| Page text |
════════
Cirrus SR-22 Crashworhtiness

Hi all,

after having investigated a bit I am seriously considering buying a SR-22. However, there are a few points I want to check - hoping to find answers here.

The SR-22 is supposed to have good crashworthiness characteristics, and I am wondering if someone could answer the following questions:

  • Does it have stroking seats for shock absorption?
  • Do the seats have any other special means for shock absorption, such as crushable cushions?
  • When CAPS is deployed under ideal conditions: what is the rate of descent at touch down?
  • What is the aircraft’s attitude during a nominal CAPS touch down?
  • How exactly do the airbags in the restraints work?

Many questions - I just want to understand the safety concept of the aircraft to have good arguments! Whoever can answer a few of them: thanks a lot!

Cheers,
Krzna

I’ll give it a shot:

  • if you mean seats that actually move up and down - no. I know of no GA aircraft that has that.
════════
| Provided data |
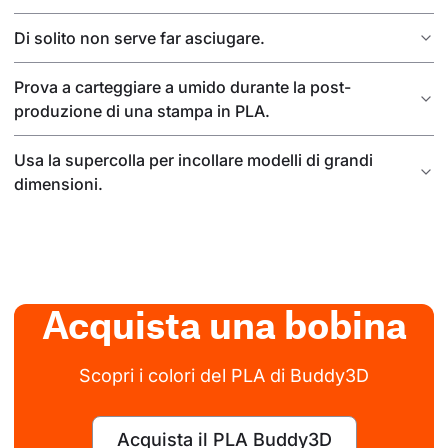
Di solito non serve far asciugare.
Prova a carteggiare a umido durante la post-
produzione di una stampa in PLA.
Usa la supercolla per incollare modelli di grandi
dimensioni.
Acquista una bobina
Scopri i colori del PLA di Buddy3D
Acquista il PLA Buddy3D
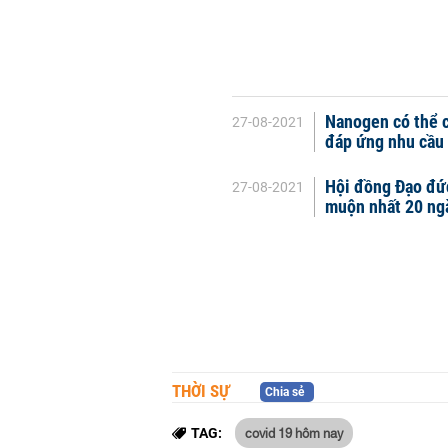
Nanogen có thể c
27-08-2021
đáp ứng nhu cầu 
Hội đồng Đạo đức
27-08-2021
muộn nhất 20 ngà
THỜI SỰ
Chia sẻ
covid 19 hôm nay
TAG:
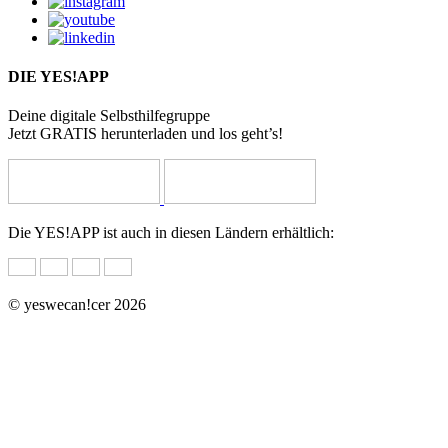
DIE YES!APP
Deine digitale Selbsthilfegruppe
Jetzt GRATIS herunterladen und los geht’s!
Die YES!APP ist auch in diesen Ländern erhältlich:
© yeswecan!cer 2026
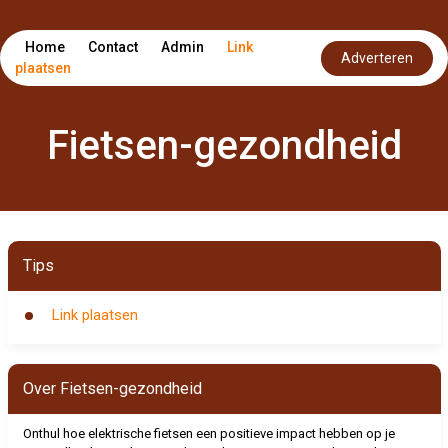
Home
Contact
Admin
Link
Adverteren
plaatsen
Fietsen-gezondheid
Tips
Link plaatsen
Over Fietsen-gezondheid
Onthul hoe elektrische fietsen een positieve impact hebben op je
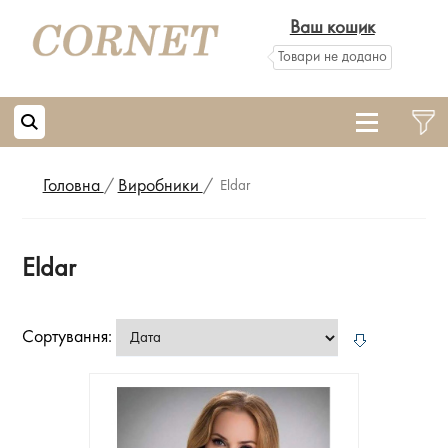
Ваш кошик
Товари не додано
Головна
/
Виробники
/
Eldar
Eldar
Сортування:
════════
| Task list |
[a] Set down the entries word for word, from the line with "Nanogen có thể c" through the last line of the entries, both included, and leave the pictures out.
[b] Write the next part of the SR-22 crashworthiness thread, picking up after its last line.

| Answers for each item |
[a]
Nanogen có thể c
27-08-2021
đáp ứng nhu cầu 
Hội đồng Đạo đức
27-08-2021
muộn nhất 20 ngà
THỜI SỰ
Chia sẻ
covid 19 hôm nay
TAG:
DIE YES!APP
Deine digitale Selbsthilfegruppe
Jetzt GRATIS herunterladen und los geht’s!
Die YES!APP ist auch in diesen Ländern erhältlich:
© yeswecan!cer 2026
Home
Contact
Admin
Link
Adverteren
plaatsen
Fietsen-gezondheid
Tips
Link plaatsen
Over Fietsen-gezondheid
Onthul hoe elektrische fietsen een positieve impact hebben op je
Ваш кошик
Товари не додано
Головна
/
Виробники
/
Eldar
Eldar
Сортування:

[b]
  • Crushable seat: yes

  • about 1700 fpm for a G3 and below, a little less for the G5/6, IIRC

  • level

  • They react to deceleration in a forward direction. IOW, they won’t normally deploy in a CAPS descent. The airbag comes out of the shoulder strap of the restraint system and blows up in front of the passenger.

The seats have crushable seat cushions, and they work well for vertical impact.

As Thomas said, descent under the chute is at 1700 fpm, and it is supposed supposed to land on all three wheels, which are springy enough to help lessen the impact. That doesn’t always happen, but it doesn’t seem to matter, as long as you pull the chute at a high enough altitude- say 1,000 feet AGL. Though plenty have pulled lower and survived, avoiding injury becomes more iffy at lower altitudes.

I don’t like airbags, wearing them was uncomfortably tight at the shoulders. I’m not certain they ever converted a fatal to a nonfatal, but Rick Beach may have some data.

Others seem to believe in them.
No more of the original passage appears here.